Costs also get funny in an academic environment because of how they are shared. Core facilities are paid to buy the equipment & are expected to run it, so you really can get things much cheaper than what I cost before — just as you point out many costs are coming out of someone else’s wallet. If both are being funded by the public sector, that’s really a shell game.
While the material costs of sequencing a human genome might conceivably reach $1000 in a few years, what is really relevant is how much it is going to cost a person who want’s their own genome sequenced? Furthermore, what is it going to cost to get the DNA sequence translated to yield personal information of practical value? Governments and health insurance companies are not going to pay these costs for the average citizen.
As you have pointed out, the purchase and maintenance of equipment for $1000 genome analyses will not be cheap and these and other overhead costs will have to be factored into the provision of any service to provide a full genomic analysis. The labour time to prepare a full report of a human genome in a meaningful way, even if major aspects are automated, will be staggering. The average lawyer or accountant charges about $300 to $400 per hour. What will a genetic consultant charge?
When one further factors in inflation, which is very likely to markedly increase soon, perhaps the costs of requisite sequencing chemicals and other materials might never get to as low as $1000. In any event, I seriously doubt that the true full loaded costs will ever reach this arbitrary number.
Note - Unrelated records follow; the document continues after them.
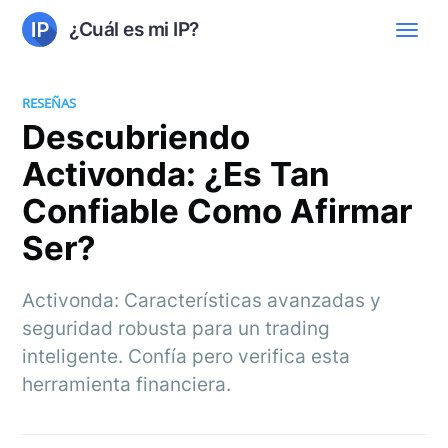
¿Cuál es mi IP?
RESEÑAS
Descubriendo
Activonda: ¿Es Tan
Confiable Como Afirmar
Ser?
Activonda: Características avanzadas y
seguridad robusta para un trading
inteligente. Confía pero verifica esta
herramienta financiera.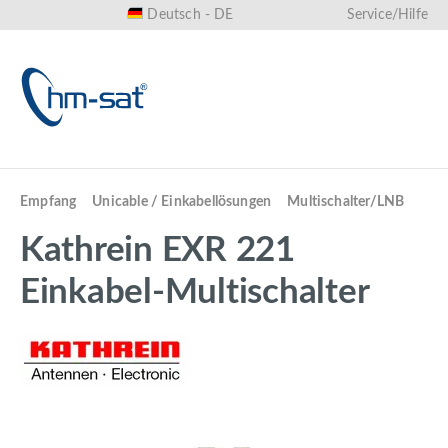
Deutsch - DE
Service/Hilfe
alt springen
Empfang
Unicable / Einkabellösungen
Multischalter/LNB
Kathrein EXR 221
Einkabel-Multischalter
Bildergalerie überspringen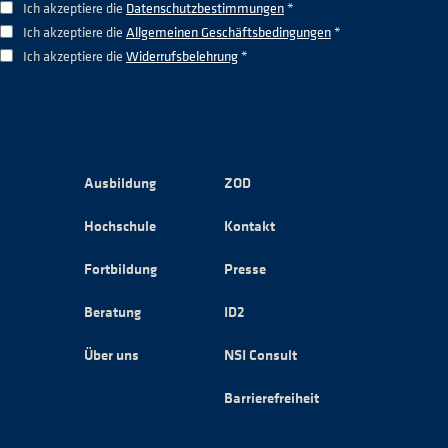
Ich akzeptiere die
Datenschutzbestimmungen
*
Ich akzeptiere die
Allgemeinen Geschäftsbedingungen
*
Ich akzeptiere die
Widerrufsbelehrung
*
Ausbildung
ZOD
Hochschule
Kontakt
Fortbildung
Presse
Beratung
ID2
Über uns
NSI Consult
Barrierefreiheit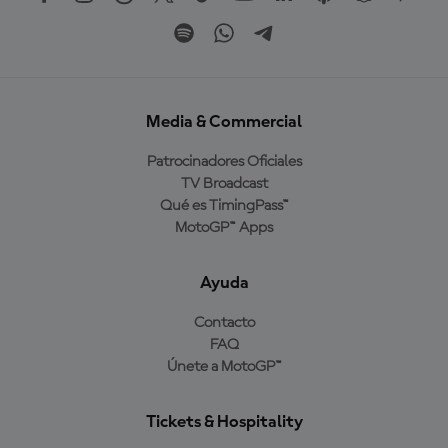
Media & Commercial
Patrocinadores Oficiales
TV Broadcast
Qué es TimingPass™
MotoGP™ Apps
Ayuda
Contacto
FAQ
Únete a MotoGP™
Tickets & Hospitality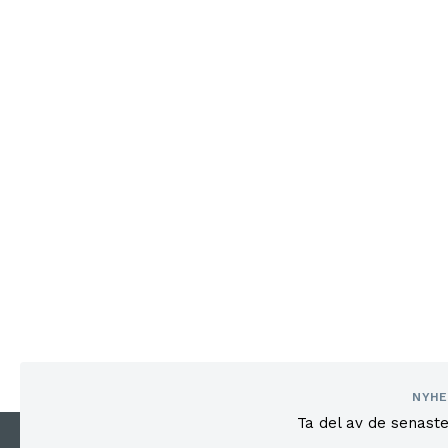
NYHE
Ta del av de senast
Moreover, as the limits of scalability are pushed with gene sequencing, the error rate is likely to markedly increase. This is especially problematic if it is the detection in mutations in DNA sequences that is the prime objective for sequencing whole genomes of individuals in the first place. The potential rate of false positives and negatives is staggering considering that there are about 2.9 billion base pairs in a human genome even with 30X coverage.
My guess is that it may eventually cost $10,000 for a quality genomic analysis, but even at this price, only the very wealthy or fool hardy would even contemplate such a personal expenditure.
@ “S. Pelech – Kinexus”
This can be done in a standardized way by a computer program that doesn’t charge $300/hour. It already is, with services like 23andMe, for SNP data.
My guess is that this will happen next year, if it hasn’t already. And $10,000 is less than many medical procedures, at least in the US.